The Dietz No. 39 or 39 Standard Model:
The Dietz No. 39 Model was produced starting in the 1880s and was succeeded around 1900 by the Dietz 39 Standard. These lanterns served as the standard brakeman’s lantern in their product line and were produced with a bell-bottom base. The Dietz No. 39 and 39 Standard saw many variations over the course of the 60 years they were produced. The largest differences are between lanterns produced before and after the 1897 fire that destroyed the Dietz factory. After the fire, Dietz bought the Steam Gauge & Lantern Company and used many of its dies and machining processes since theirs had been destoryed in the fire. The Dietz No. 39 and 39 Standard vary widely in price based on their condition, globe, rarity and railroad markings so we can’t give you a good estimate without seeing your specific lantern, Contact Us and send a picture.
The Dietz X.L.C.R. Model:
Marketed to switchmen, the Dietz X.L.C.R. Model (short for “Excelsior” meaning excellent) was shorter than the No. 39 or other brakeman’s lanterns. The Dietz X.L.C.R. model was produced from around 1910 to the 1920s, with many variations all carrying the same model name. Earlier versions will have a slightly rounded smoke dome while later versions have a flat top. While the X.L.C.R. model is shorter than the No. 39 or 39 Standard, it still uses the same 5-3/8″ globe, the decrease in height is accomplished with a smaller base, burner, and fount assembly. Dietz X.L.C.R. lanterns also will be seen with insulated, wrapped, or wooden handles instead of the wire bails found on most lanterns, this would protect a switchman working around electrified railways.

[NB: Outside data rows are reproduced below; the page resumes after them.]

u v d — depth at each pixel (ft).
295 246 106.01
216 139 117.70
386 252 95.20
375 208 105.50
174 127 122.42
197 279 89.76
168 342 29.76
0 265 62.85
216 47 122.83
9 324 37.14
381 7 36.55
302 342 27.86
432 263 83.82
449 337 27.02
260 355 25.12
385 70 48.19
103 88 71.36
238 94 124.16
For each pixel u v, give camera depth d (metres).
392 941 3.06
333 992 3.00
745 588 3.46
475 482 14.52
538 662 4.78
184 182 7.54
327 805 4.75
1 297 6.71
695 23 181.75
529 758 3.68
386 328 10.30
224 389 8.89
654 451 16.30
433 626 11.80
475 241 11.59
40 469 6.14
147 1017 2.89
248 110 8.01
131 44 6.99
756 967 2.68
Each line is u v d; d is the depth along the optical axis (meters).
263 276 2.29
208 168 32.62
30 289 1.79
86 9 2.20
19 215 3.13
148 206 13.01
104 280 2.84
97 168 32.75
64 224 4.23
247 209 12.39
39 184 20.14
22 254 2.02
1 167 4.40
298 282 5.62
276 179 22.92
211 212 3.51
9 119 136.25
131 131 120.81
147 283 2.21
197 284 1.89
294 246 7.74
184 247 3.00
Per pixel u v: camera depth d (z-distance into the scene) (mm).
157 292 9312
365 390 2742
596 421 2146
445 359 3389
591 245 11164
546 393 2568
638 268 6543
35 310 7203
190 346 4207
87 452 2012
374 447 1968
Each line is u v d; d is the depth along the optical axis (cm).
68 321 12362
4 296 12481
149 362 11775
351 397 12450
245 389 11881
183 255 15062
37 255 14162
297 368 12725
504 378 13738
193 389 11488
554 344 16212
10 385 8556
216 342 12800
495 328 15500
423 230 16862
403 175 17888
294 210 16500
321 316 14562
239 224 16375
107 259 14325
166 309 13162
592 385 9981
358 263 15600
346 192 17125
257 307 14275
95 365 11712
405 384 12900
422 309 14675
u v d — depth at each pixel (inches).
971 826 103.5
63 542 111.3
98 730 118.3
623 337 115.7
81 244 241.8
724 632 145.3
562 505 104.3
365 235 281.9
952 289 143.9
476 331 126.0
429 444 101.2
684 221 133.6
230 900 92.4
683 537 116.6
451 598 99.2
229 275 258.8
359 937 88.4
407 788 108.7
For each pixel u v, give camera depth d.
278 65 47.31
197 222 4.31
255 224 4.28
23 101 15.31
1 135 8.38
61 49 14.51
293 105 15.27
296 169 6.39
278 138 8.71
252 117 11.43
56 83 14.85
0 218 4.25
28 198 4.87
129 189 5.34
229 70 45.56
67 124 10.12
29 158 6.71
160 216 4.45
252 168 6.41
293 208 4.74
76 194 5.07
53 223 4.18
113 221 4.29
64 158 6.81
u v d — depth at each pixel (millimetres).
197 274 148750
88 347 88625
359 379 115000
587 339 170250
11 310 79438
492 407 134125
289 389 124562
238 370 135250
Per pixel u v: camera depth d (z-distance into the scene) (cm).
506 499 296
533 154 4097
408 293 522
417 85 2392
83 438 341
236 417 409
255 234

Other Dietz Tall-Globe Models and Variations:
The Dietz Steel-Clad:
The Dietz Steel-Clad model was built as an extra tough and durable lantern with steel plate vertical members that were stronger than the usual round wire verticals. Like most of the other Dietz models this lantern line can be found with many variations such as the rounder earlier smoke dome vs the flatter later dome, insert vs twist off founts, and other improvements made over the period it was produced from around 1900 up to the 1950s.
The Dietz Vulcan:
The Dietz Vulcan model is a designation used for lanterns produced with a wire base as opposed to the bell bottom base found on most other Dietz lanterns. While the Steel-Clad model also had a wire base, the Vulcan is distinct because it has wire verticals instead of the plate verticals found on the Steel-Clad. The Vulcan is sometimes misleading because the company sold other models with a “Vulcan” globe, but also sold this particular Vulcan Model lantern as a separate item. The Vulcan globe refers to a standard sized globe of 5-3/8″ instead of the shorter globe used on the “Vesta” model.
The Dietz Empire:
It is uncommon to see a Dietz Empire with railroad markings, but they do exist. The Dietz Empire was made with the same options as the Steel-Clad or Vulcan, but it is suspected by experts that this model was used and marketed primarily to smaller lines like trolleys and interurban lines instead of larger steam locomotive lines.